The Brazilian President, Dilma Rousseff, has insisted she will not resign over her alleged mishandling of the economy after moves to impeach her.
She accused her opponents of causing a political crisis which she said had damaged the economy.
Ms Rousseff also defended her predecessor, Luiz Inacio Lula da Silva, over money-laundering allegations.
She said a prosecutors' request for his detention had no legal basis.
The ongoing crisis has deepened the worst recession in decades in Brazil - Latin America's biggest economy.
Ms Rousseff said she had been democratically elected and had no intention of going.
The Workers' Party leader has also come under increasing pressure in recent months over a huge corruption investigation, centred on the state-controlled oil company Petrobras, the BBC's Wyre Davies reports.
The inquiry has implicated several business leaders and politicians close to the government including Lula.

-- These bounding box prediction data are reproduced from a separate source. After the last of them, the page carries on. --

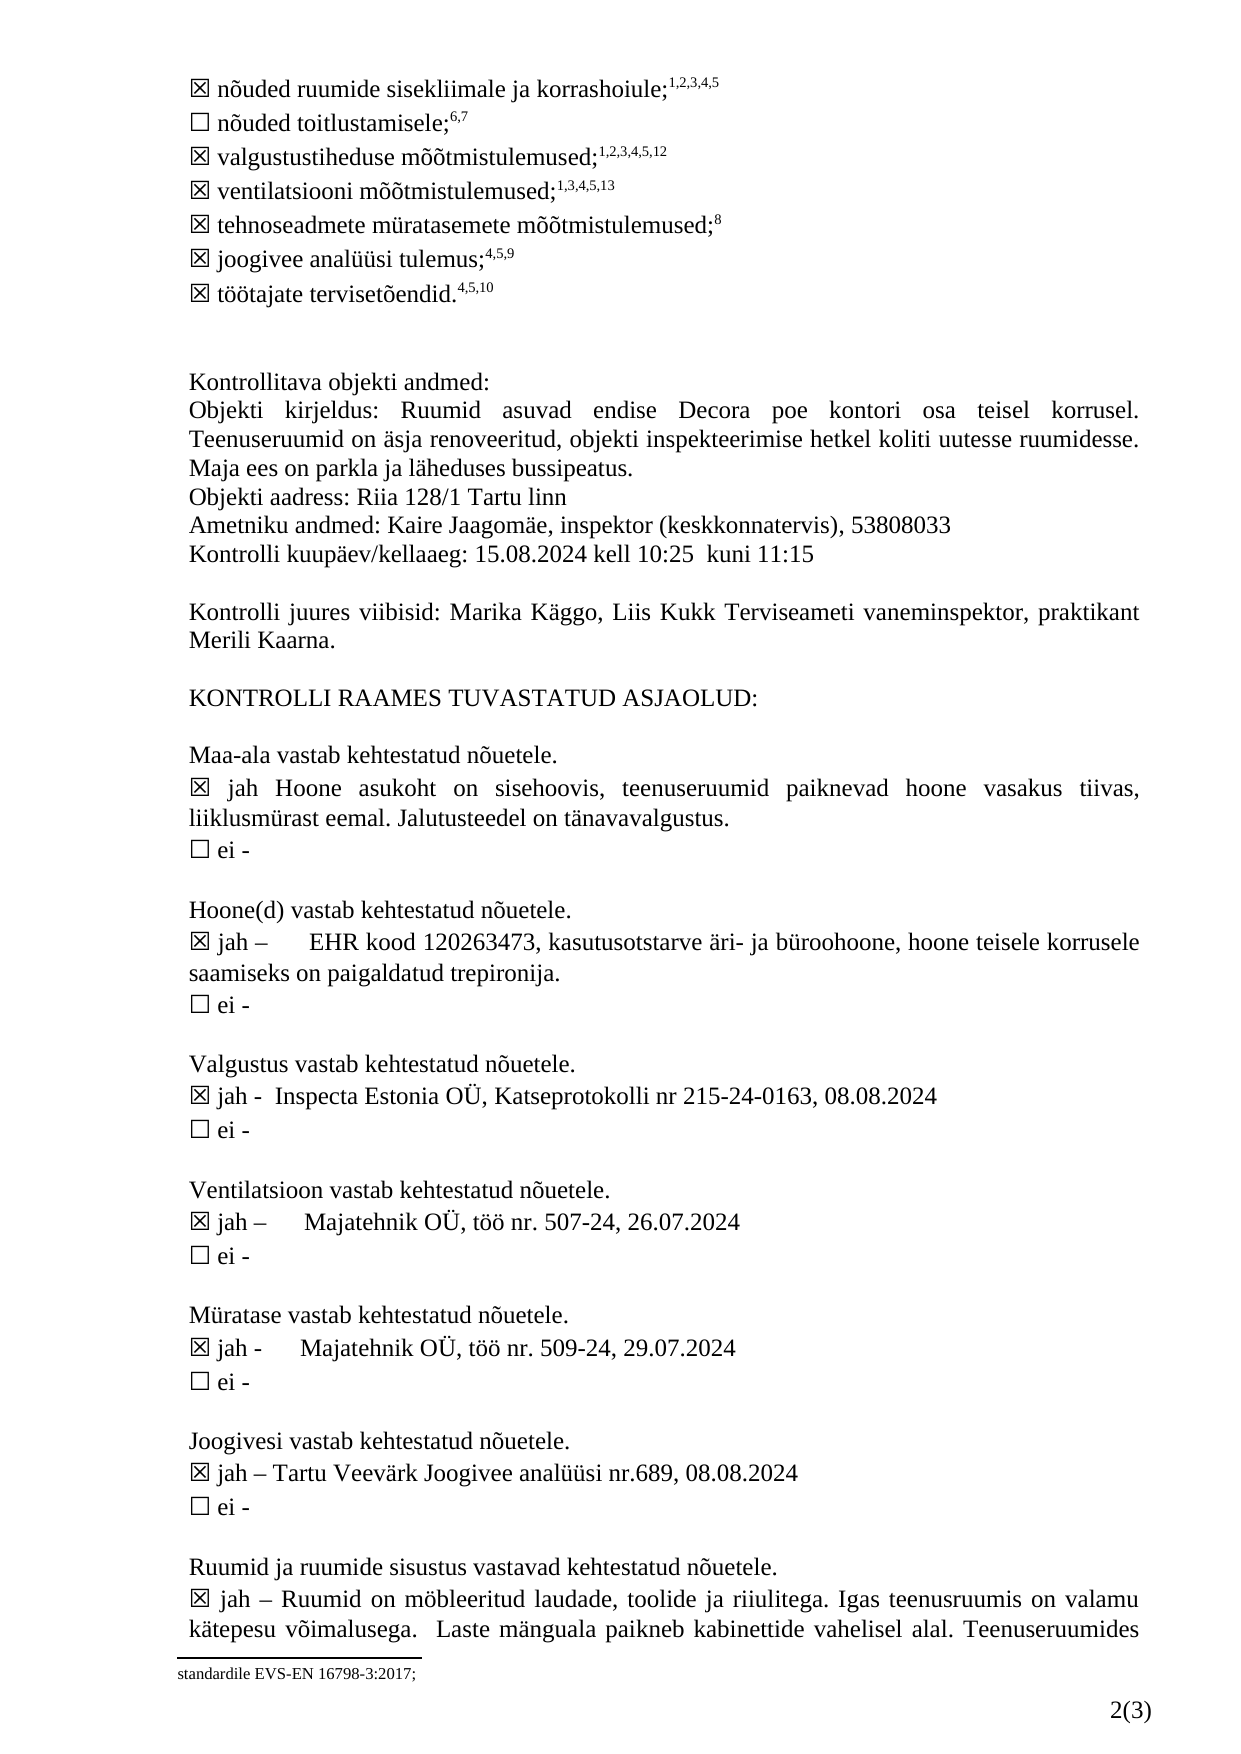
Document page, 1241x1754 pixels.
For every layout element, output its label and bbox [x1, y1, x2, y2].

table_cell [177, 71, 1152, 1643]
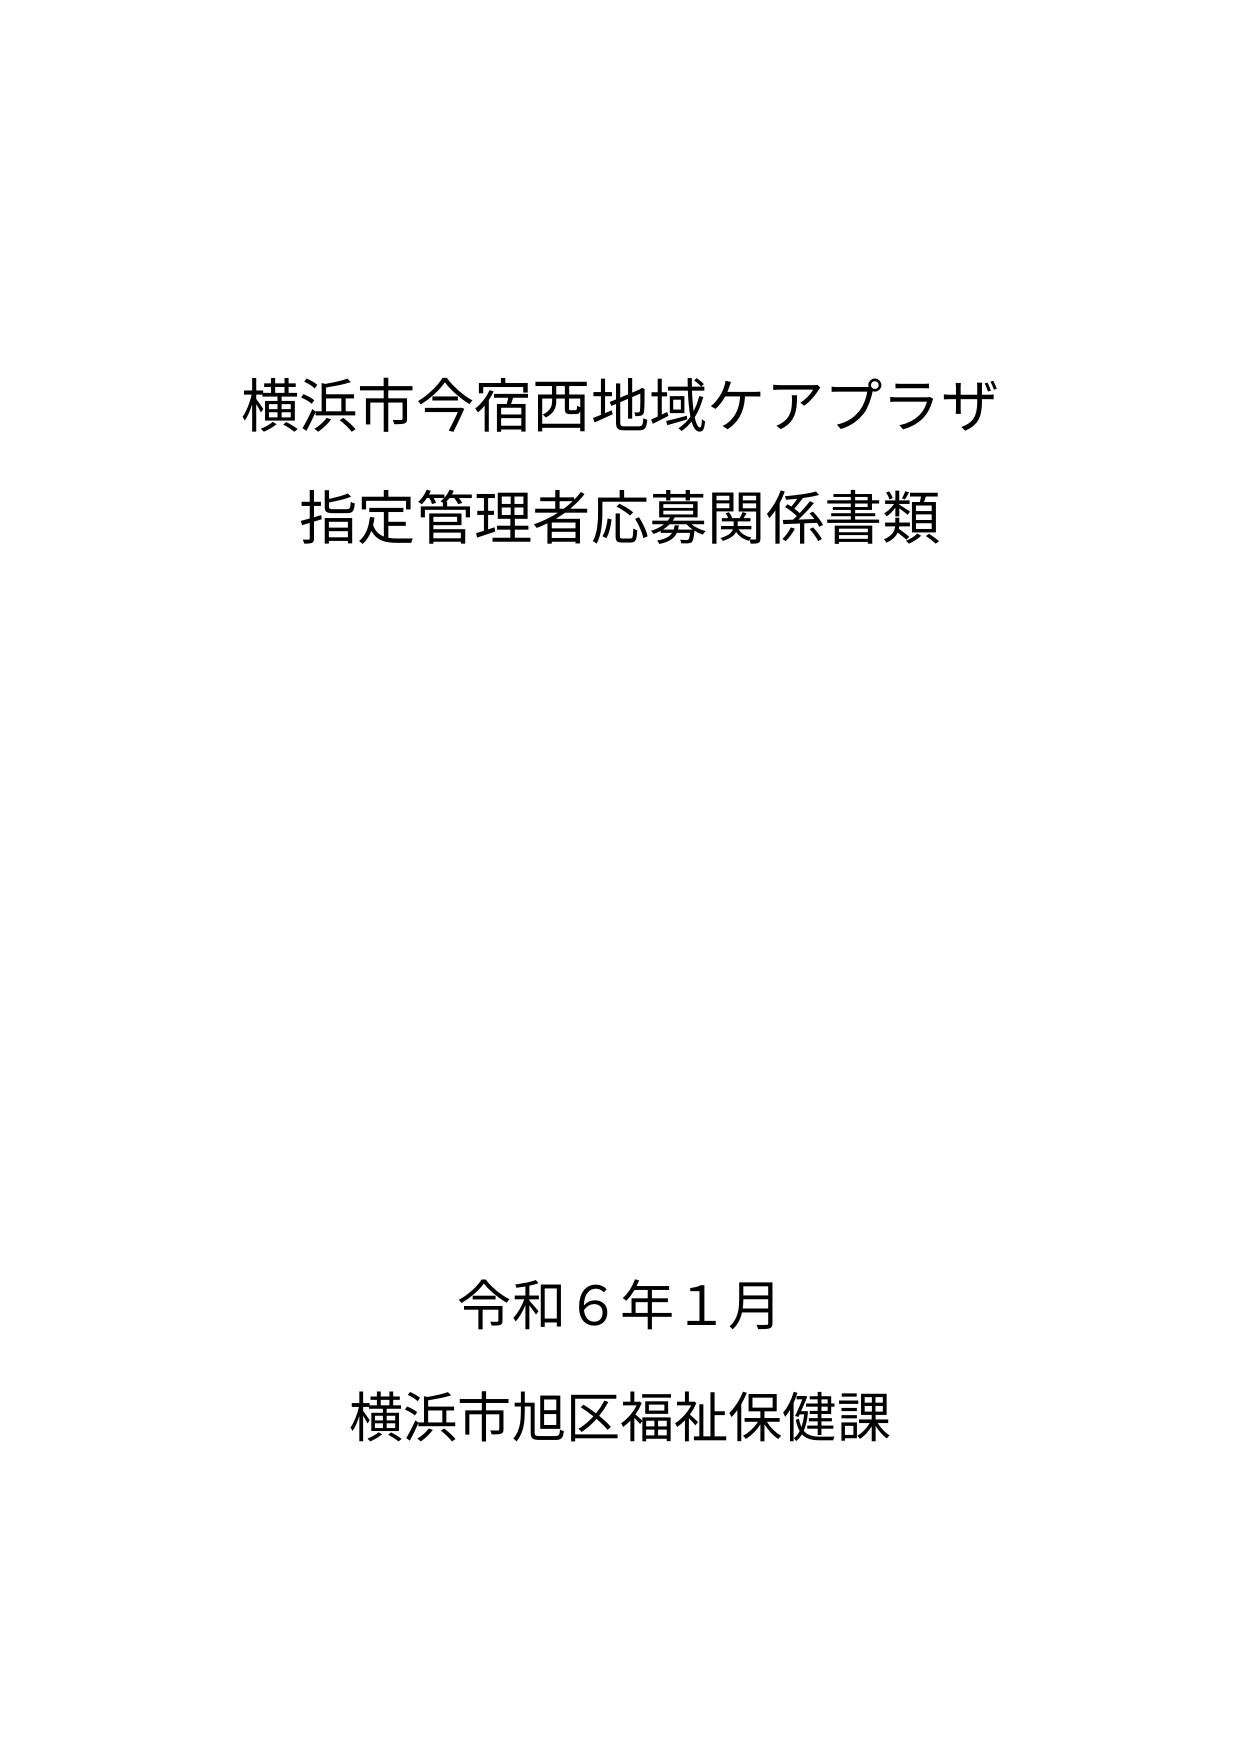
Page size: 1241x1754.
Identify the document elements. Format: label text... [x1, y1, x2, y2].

text 令和６年１月 [112, 1246, 1128, 1358]
text 横浜市今宿西地域ケアプラザ [112, 346, 1128, 458]
text 指定管理者応募関係書類 [112, 458, 1128, 571]
text 横浜市旭区福祉保健課 [112, 1358, 1128, 1471]
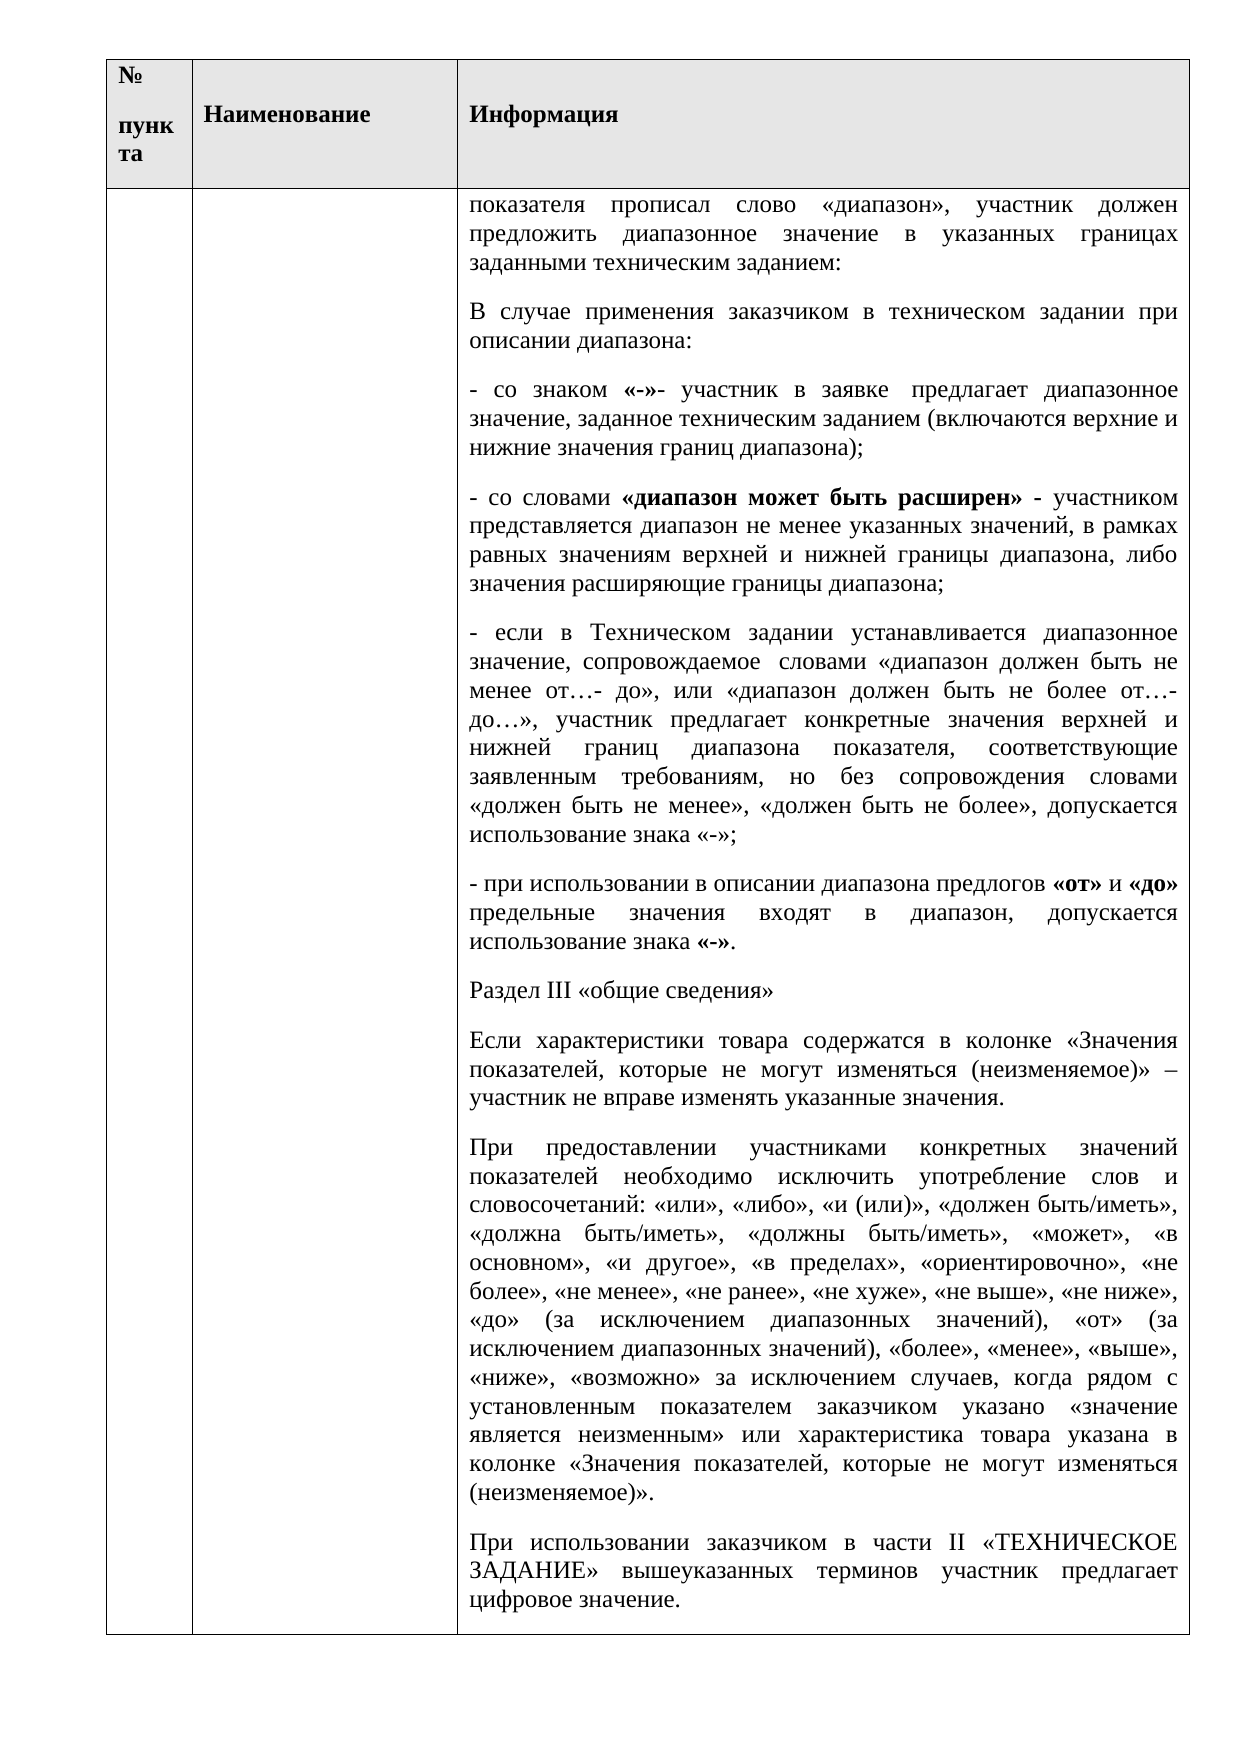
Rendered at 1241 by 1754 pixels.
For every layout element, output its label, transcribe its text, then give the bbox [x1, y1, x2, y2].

table_header № пункта [107, 60, 192, 188]
table_header Информация [458, 60, 1189, 188]
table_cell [193, 189, 457, 1634]
table_header Наименование [193, 60, 457, 188]
table_cell [107, 189, 192, 1634]
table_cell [458, 189, 1189, 1634]
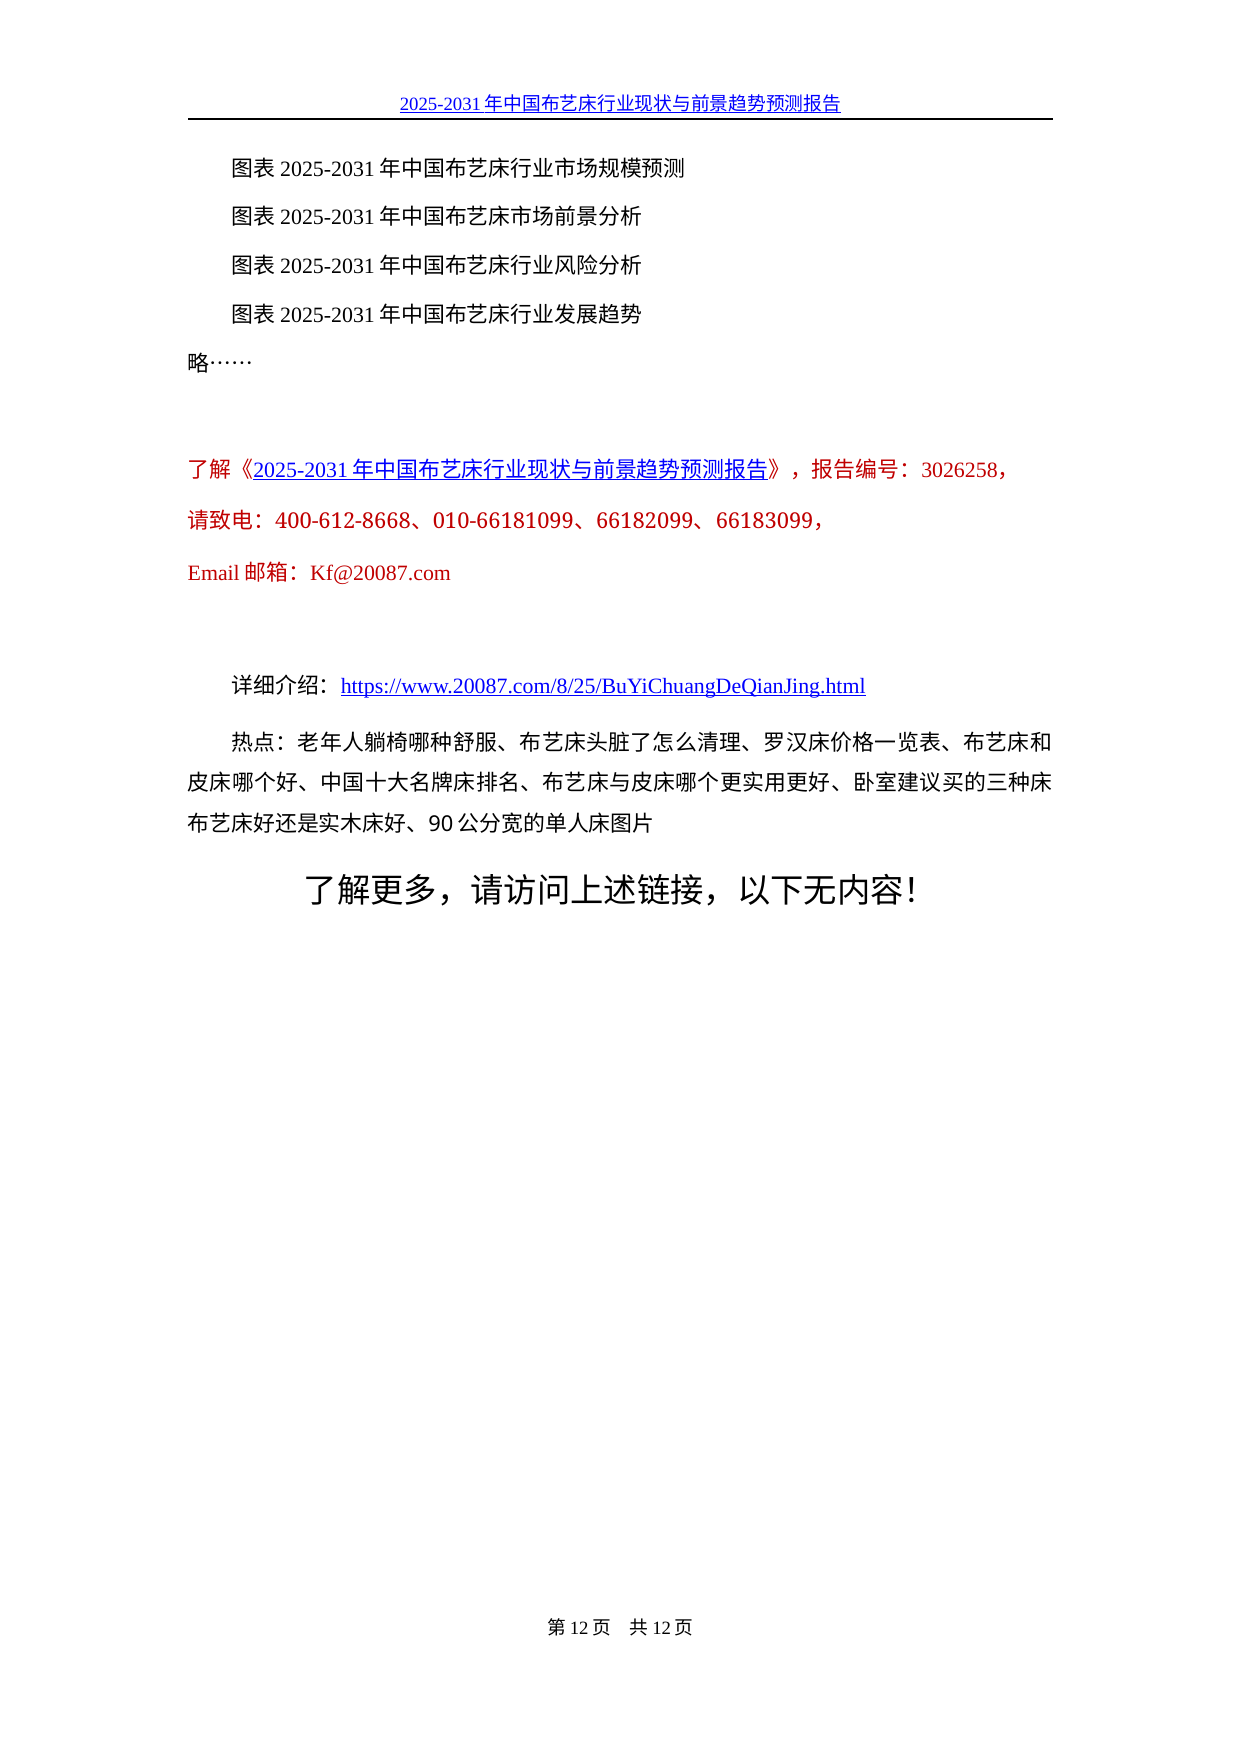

With large anti-government protests expected this weekend across Brazil, the president's resolve will be tested even further, our South America correspondent adds.
Pressure on Lula
Regional prosecutors in Sao Paulo want Lula placed in "preventive custody" after charging him with failing to declare ownership of a luxury sea-front penthouse in the seaside resort of Guaruja.
They say this is necessary because he may try to obstruct the investigation. The request still has to be accepted or rejected by a judge.
Lula, 70, denies any wrongdoing and says the claims are politically motivated. He says he never owned the apartment.
His lawyer, Cristiano Zanin Martins, said Lula had invested in the project and had visited the unfinished apartment but later asked for his money back rather than receiving the property.
President Rousseff refused to comment on a possible cabinet job for Lula but said she would be proud to have him in her government.
Last week, Lula was briefly detained and questioned in a separate, federal investigation into whether extensive refurbishment on the penthouse had constituted favours in exchange for political benefit.
The renovations were carried out by one of the country's biggest construction firms, OAS.
Officially the apartment belongs to OAS, which is itself accused of paying bribes to politicians and senior officials at state oil company Petrobras to secure lucrative contracts.
In addition, federal prosecutors are looking into allegations that Lula sold his influence in President Rousseff's administration in exchange for donations to his Instituto Lula non-profit foundation.
Last week's questioning of the former president led to criticism not only from his supporters but also from judges and politicians, who said it was unnecessary.
His supporters say the attacks on him are aimed at tarnishing his reputation, amid rumours that he may run for office again in 2018.
Lula was Brazil's left-leaning president from 2003 to 2011 and was succeeded in office by his political protege, Ms Rousseff, who has record-low approval rates amid a serious economic crisis.
A former factory worker and union leader, Lula remains a very popular figure in Brazil despite the accusations against senior members of the Workers' Party.